Change is Good

I'm excited about a number of things today.  In no particular order:

My sister Susie's birthday is today

Isn't she so sassy on her bike?  Happy Birthday Frog! I love your guts.

We're getting a new President

2 of these get to move to the White House.  Either way, History is made.

I am picking out new glasses frames this afternoon

Yes, I know...four eyes are not more glamorous than two, but I'm excited about being able to see.

I have a yummy new project on my needles
 

This is the Debbie Bliss Cashmerino Aran I have been hoarding since last summer.  I'm making the Aran Accents Vest  From Patons Cables.  The color is better represented here:
 

Change Is Good 5.jpg

A friend of my mom's used to call this color Lilac-y.  Not quite lilac, but not lavender either.  Purple is my desert island color; I never get tired of it.

So today is just a boring old Tuesday, except that it's overflowing with possibilities, and certain to change everything forever, even if only in little ways.  I wonder how often the days are this full, but I'm paying less attention?  I going to remember to be thankful for the changes, both big and small, that keep this life so interesting.  Will you?

Busy

Got one or two things on my plate at the moment, all of which seem to have competing due dates.  First was Campbell's 7th birthday, which we spent the whole weekend celebrating:
 

Too bad he doesn't much like his new bike. 

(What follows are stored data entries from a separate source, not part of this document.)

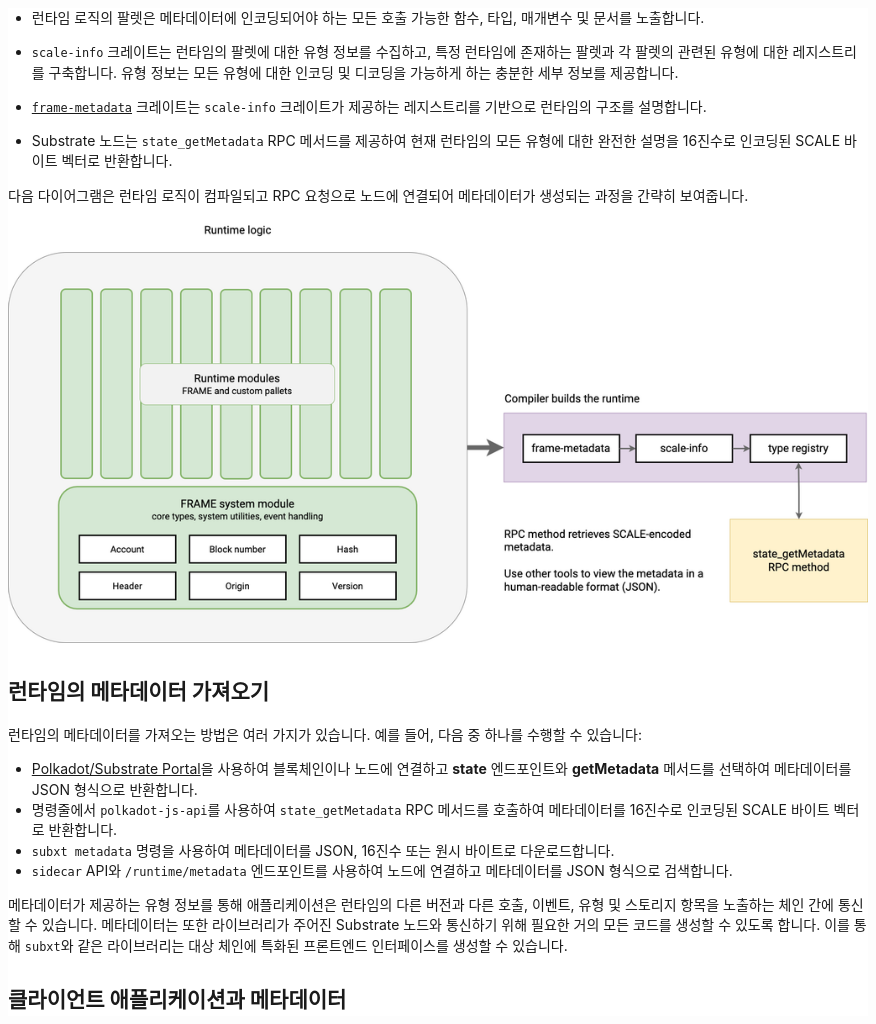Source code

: - 런타임 로직의 팔렛은 메타데이터에 인코딩되어야 하는 모든 호출 가능한 함수, 타입, 매개변수 및 문서를 노출합니다.

- `scale-info` 크레이트는 런타임의 팔렛에 대한 유형 정보를 수집하고, 특정 런타임에 존재하는 팔렛과 각 팔렛의 관련된 유형에 대한 레지스트리를 구축합니다.
  유형 정보는 모든 유형에 대한 인코딩 및 디코딩을 가능하게 하는 충분한 세부 정보를 제공합니다.

- [`frame-metadata`](https://github.com/paritytech/frame-metadata) 크레이트는 `scale-info` 크레이트가 제공하는 레지스트리를 기반으로 런타임의 구조를 설명합니다.

- Substrate 노드는 `state_getMetadata` RPC 메서드를 제공하여 현재 런타임의 모든 유형에 대한 완전한 설명을 16진수로 인코딩된 SCALE 바이트 벡터로 반환합니다.

다음 다이어그램은 런타임 로직이 컴파일되고 RPC 요청으로 노드에 연결되어 메타데이터가 생성되는 과정을 간략히 보여줍니다.

![런타임 컴파일로 메타데이터 생성](/media/images/docs/metadata.png)

## 런타임의 메타데이터 가져오기

런타임의 메타데이터를 가져오는 방법은 여러 가지가 있습니다.
예를 들어, 다음 중 하나를 수행할 수 있습니다:

- [Polkadot/Substrate Portal](https://polkadot.js.org/apps/#/rpc)을 사용하여 블록체인이나 노드에 연결하고 **state** 엔드포인트와 **getMetadata** 메서드를 선택하여 메타데이터를 JSON 형식으로 반환합니다.
- 명령줄에서 `polkadot-js-api`를 사용하여 `state_getMetadata` RPC 메서드를 호출하여 메타데이터를 16진수로 인코딩된 SCALE 바이트 벡터로 반환합니다.
- `subxt metadata` 명령을 사용하여 메타데이터를 JSON, 16진수 또는 원시 바이트로 다운로드합니다.
- `sidecar` API와 `/runtime/metadata` 엔드포인트를 사용하여 노드에 연결하고 메타데이터를 JSON 형식으로 검색합니다.

메타데이터가 제공하는 유형 정보를 통해 애플리케이션은 런타임의 다른 버전과 다른 호출, 이벤트, 유형 및 스토리지 항목을 노출하는 체인 간에 통신할 수 있습니다.
메타데이터는 또한 라이브러리가 주어진 Substrate 노드와 통신하기 위해 필요한 거의 모든 코드를 생성할 수 있도록 합니다. 이를 통해 `subxt`와 같은 라이브러리는 대상 체인에 특화된 프론트엔드 인터페이스를 생성할 수 있습니다.

## 클라이언트 애플리케이션과 메타데이터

Then I worked on this Knit Picks project, which is going to appear in the February 09 catalog:

And of course, there are book projects, which are always expanding to fit the time I have alloted for them...

This one is only 3 days behind schedule, so it's possible I may be gaining momentum, but just as likely that I am delusional from cold medicine. 

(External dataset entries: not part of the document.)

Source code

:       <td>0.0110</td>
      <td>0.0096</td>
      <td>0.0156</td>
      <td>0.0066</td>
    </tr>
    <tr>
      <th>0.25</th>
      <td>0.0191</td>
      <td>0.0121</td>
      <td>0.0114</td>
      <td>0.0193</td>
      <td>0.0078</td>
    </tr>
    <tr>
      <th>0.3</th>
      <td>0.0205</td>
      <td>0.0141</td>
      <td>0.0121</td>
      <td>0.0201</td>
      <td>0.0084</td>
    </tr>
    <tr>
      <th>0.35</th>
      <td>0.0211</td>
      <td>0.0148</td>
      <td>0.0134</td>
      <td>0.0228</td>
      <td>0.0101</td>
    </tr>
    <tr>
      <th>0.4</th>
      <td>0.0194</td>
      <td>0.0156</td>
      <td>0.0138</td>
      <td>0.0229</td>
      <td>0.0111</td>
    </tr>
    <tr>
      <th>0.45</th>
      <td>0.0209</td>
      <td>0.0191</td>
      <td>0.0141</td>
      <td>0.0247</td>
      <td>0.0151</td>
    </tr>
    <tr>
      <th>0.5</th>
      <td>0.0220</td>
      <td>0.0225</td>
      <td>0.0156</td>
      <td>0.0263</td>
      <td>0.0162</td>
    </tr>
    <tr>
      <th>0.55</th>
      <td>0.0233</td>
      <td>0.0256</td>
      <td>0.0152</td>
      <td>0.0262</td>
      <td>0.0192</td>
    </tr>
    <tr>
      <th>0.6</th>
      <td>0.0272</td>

Did I mention that school has started?  That means that between my job at the hospital (germ pit) Phillip's teaching at the high school (bacterial cesspool + teenagers = gross), and the smallies at elementary school (only marginally more sanitary than landfill) our house becomes a miniature Calcutta every fall.  I can't believe any of us ever sees a well day, if exposure has anything to do with sickness.

So that's all the news that's fit to print, and some that really isn't.  I gotta buy more tissue.
 

In A Haystack

In A Haystack.jpg

One of the things I wasn't going to buy at TKGA was this sterling silver tapestry needle.  It comes from Crown Mountain Farms of Yelm, WA.  Yelm, WA is one of those wide spots on I-5 between Portland and Seattle that I thought didn't have anything I needed.  Boy have I been wrong.  Once I saw that Carson had one of these, I lost all my resolute determination and just about knocked down the cash register in the rush to get my own.  I'm so glad I lost my resolve and buckled under the weight of Knitting Tool Lust.  Using this needle is like putting on your great-grandmother's string of pearls in anticipation of the party of the year.  It's heavy, smooth, and trusty.  Not to mention easy to thread.  If you are looking for a special gift for yourself or anyone else you love, this is the ticket.  It's the needle equivalent of continental-size sterling hotel flatware.  Do not delay; succumb to the Lust.

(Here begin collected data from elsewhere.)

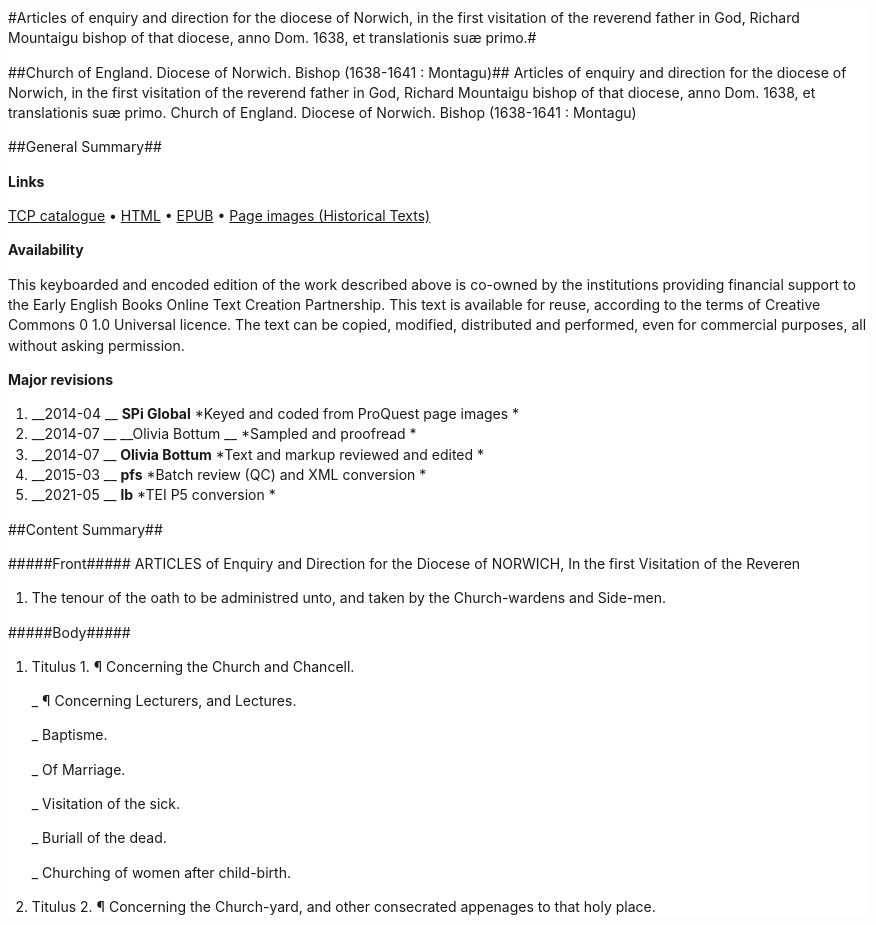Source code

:#Articles of enquiry and direction for the diocese of Norwich, in the first visitation of the reverend father in God, Richard Mountaigu bishop of that diocese, anno Dom. 1638, et translationis suæ primo.#

##Church of England. Diocese of Norwich. Bishop (1638-1641 : Montagu)##
Articles of enquiry and direction for the diocese of Norwich, in the first visitation of the reverend father in God, Richard Mountaigu bishop of that diocese, anno Dom. 1638, et translationis suæ primo.
Church of England. Diocese of Norwich. Bishop (1638-1641 : Montagu)

##General Summary##

**Links**

[TCP catalogue](http://www.ota.ox.ac.uk/tcp/)  • 
[HTML](http://tei.it.ox.ac.uk/tcp/Texts-HTML/free/A72/A72033.html)  • 
[EPUB](http://tei.it.ox.ac.uk/tcp/Texts-EPUB/free/A72/A72033.epub) • 
[Page images (Historical Texts)](https://historicaltexts.jisc.ac.uk/eebo-52042549e)

**Availability**

This keyboarded and encoded edition of the work described above is co-owned by the
    institutions providing financial support to the Early English Books Online Text Creation
    Partnership. This text is available for reuse, according to the terms of  Creative Commons 0 1.0 Universal
    licence. The text can be copied, modified, distributed and performed, even for commercial
    purposes, all without asking permission.

**Major revisions**

1. __2014-04 __ __SPi Global__ *Keyed and coded from ProQuest page images *
1. __2014-07 __ __Olivia Bottum __ *Sampled and proofread *
1. __2014-07 __ __Olivia Bottum__ *Text and markup reviewed and edited *
1. __2015-03 __ __pfs__ *Batch review (QC) and XML conversion *
1. __2021-05 __ __lb__ *TEI P5 conversion *

##Content Summary##

#####Front#####
ARTICLES of Enquiry and Direction for the Diocese of NORWICH, In the first Visitation of the Reveren
1. The tenour of the oath to be administred unto, and taken by the Church-wardens and Side-men.

#####Body#####

1. Titulus 1. ¶ Concerning the Church and Chancell.

    _ ¶ Concerning Lecturers, and Lectures.

    _ Baptisme.

    _ Of Marriage.

    _ Visitation of the sick.

    _ Buriall of the dead.

    _ Churching of women after child-birth.

1. Titulus 2. ¶ Concerning the Church-yard, and other consecrated appenages to that holy place.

In other news, my limited math skills have alerted me that I have four (4) weeks till deadline for all my patterns and samples.  This is the same thing emotionally as falling off a high ledge is physically:  Not really enough time to change anything; only enough to realize what's about to happen.

It leads me to reflect on the nature of needles and haystacks, and things that are either lost, or thought to be.  I seem to have misplaced my self-assurance.  It isn't that I can't give up sleeping, (I've already done away with housework, social interaction and basic hygiene), or that I don't know how to pace myself.  It's more a matter of cumulative fatigue.  I have been on this completely unrealistic production schedule for so long that I have no memory of what I used to do with my time before there was a book to write.  I think there may have been something to do with children, but memory simply fails.

However, it seems to me that the more beautiful the needle, the more worthwhile it is to dive into the haystack.  I just have to remember how much I like my designs, and how much I want to share them.  Where theres' a will, there's a way, no?